#### Your assignment
The answer is to be the data that follows, transcribed exactly, minus its pictures.
[[ Raw data, beginning ]]
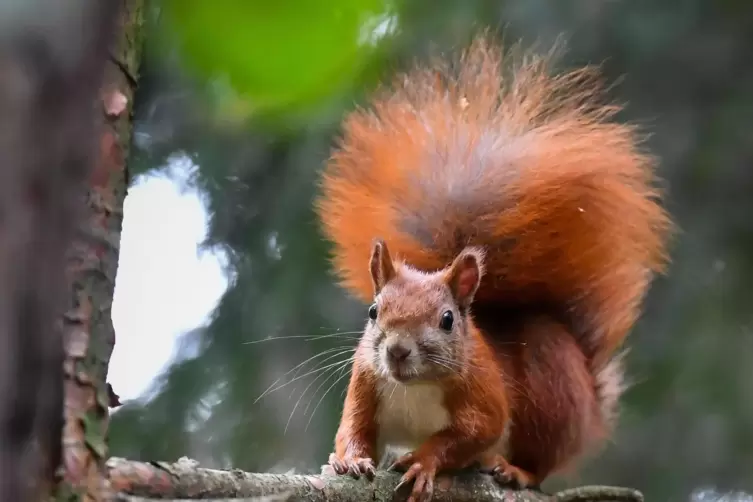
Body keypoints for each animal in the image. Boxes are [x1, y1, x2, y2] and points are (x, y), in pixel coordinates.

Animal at [312, 35, 668, 502]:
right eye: (374, 312)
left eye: (447, 320)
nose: (397, 351)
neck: (415, 386)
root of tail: (591, 403)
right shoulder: (365, 383)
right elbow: (353, 428)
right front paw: (349, 460)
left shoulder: (485, 395)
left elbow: (470, 434)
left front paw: (426, 461)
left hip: (552, 394)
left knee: (540, 459)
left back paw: (515, 471)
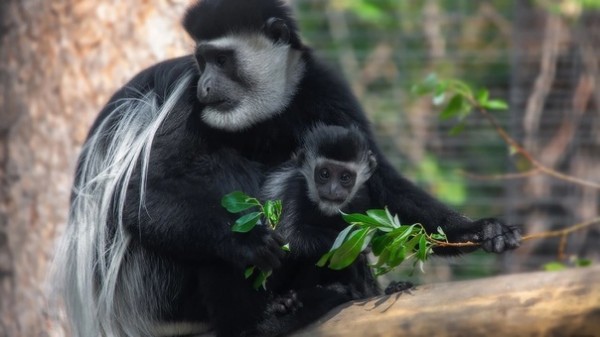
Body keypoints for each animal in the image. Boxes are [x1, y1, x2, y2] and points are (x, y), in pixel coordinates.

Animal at [54, 0, 520, 336]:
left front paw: (481, 229)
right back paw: (268, 317)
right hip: (152, 288)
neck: (265, 113)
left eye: (221, 60)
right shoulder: (185, 103)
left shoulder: (323, 88)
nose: (207, 85)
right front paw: (247, 243)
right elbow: (138, 195)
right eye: (201, 61)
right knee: (217, 179)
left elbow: (381, 181)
[[ Raw data, end ]]
#### Solution to the problem
Body keypoints for each animal in the image. Boxes are [x1, y1, x2, y2] and points are (x, y), in pixel coordinates.

Animal at [312, 35, 668, 502]:
right eye: (374, 312)
left eye: (447, 320)
nose: (397, 351)
neck: (415, 386)
root of tail: (591, 403)
right shoulder: (365, 383)
right elbow: (353, 428)
right front paw: (349, 460)
left shoulder: (485, 395)
left elbow: (470, 434)
left front paw: (426, 461)
left hip: (552, 394)
left knee: (540, 459)
left back paw: (515, 471)
Body keypoints for each animal in the image. Boxes are [x1, y1, x2, y2] and points are (x, y), in pixel coordinates.

Animal at [54, 0, 520, 336]:
left front paw: (481, 229)
right back paw: (268, 317)
right hip: (152, 288)
neck: (265, 113)
left eye: (221, 60)
right shoulder: (185, 103)
left shoulder: (323, 88)
nose: (207, 85)
right front paw: (247, 243)
right elbow: (138, 195)
right eye: (201, 61)
right knee: (217, 179)
left elbow: (381, 181)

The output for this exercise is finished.